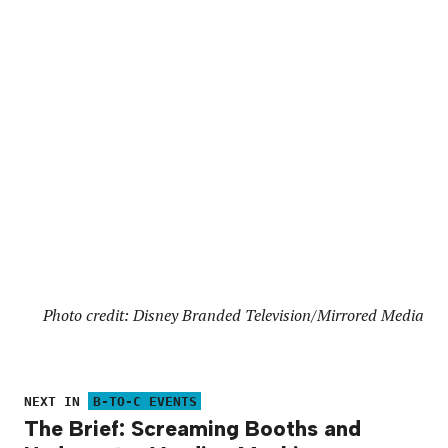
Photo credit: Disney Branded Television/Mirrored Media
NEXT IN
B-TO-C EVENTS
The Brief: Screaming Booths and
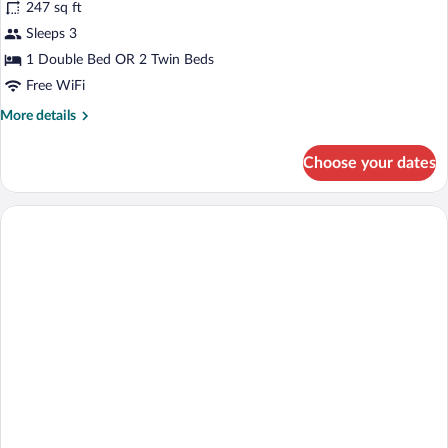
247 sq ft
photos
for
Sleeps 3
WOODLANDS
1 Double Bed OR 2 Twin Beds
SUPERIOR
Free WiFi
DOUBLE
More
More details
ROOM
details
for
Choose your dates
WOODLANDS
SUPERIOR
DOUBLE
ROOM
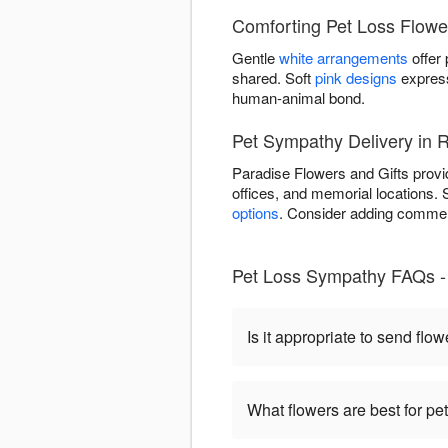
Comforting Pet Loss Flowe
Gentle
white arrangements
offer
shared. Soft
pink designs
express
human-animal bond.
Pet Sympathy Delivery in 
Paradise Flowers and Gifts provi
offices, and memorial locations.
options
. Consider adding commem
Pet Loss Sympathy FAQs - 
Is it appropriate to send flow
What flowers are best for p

----------

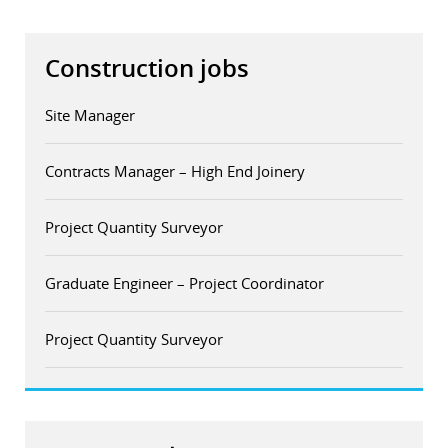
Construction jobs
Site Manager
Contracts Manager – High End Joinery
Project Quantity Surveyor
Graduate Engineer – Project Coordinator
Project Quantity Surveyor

----------

TO DO
From the line with "Comforting Pet Loss Flowe" up to and including the line with "What flowers are best for p", give those lines again, swapping "arrangements" for "bouquets" and leaving everything else unchanged.

SOLUTION BELOW
Comforting Pet Loss Flowe
Gentle
white bouquets
offer
shared. Soft
pink designs
express
human-animal bond.
Pet Sympathy Delivery in 
Paradise Flowers and Gifts provi
offices, and memorial locations.
options
. Consider adding commem
Pet Loss Sympathy FAQs - 
Is it appropriate to send flow
What flowers are best for p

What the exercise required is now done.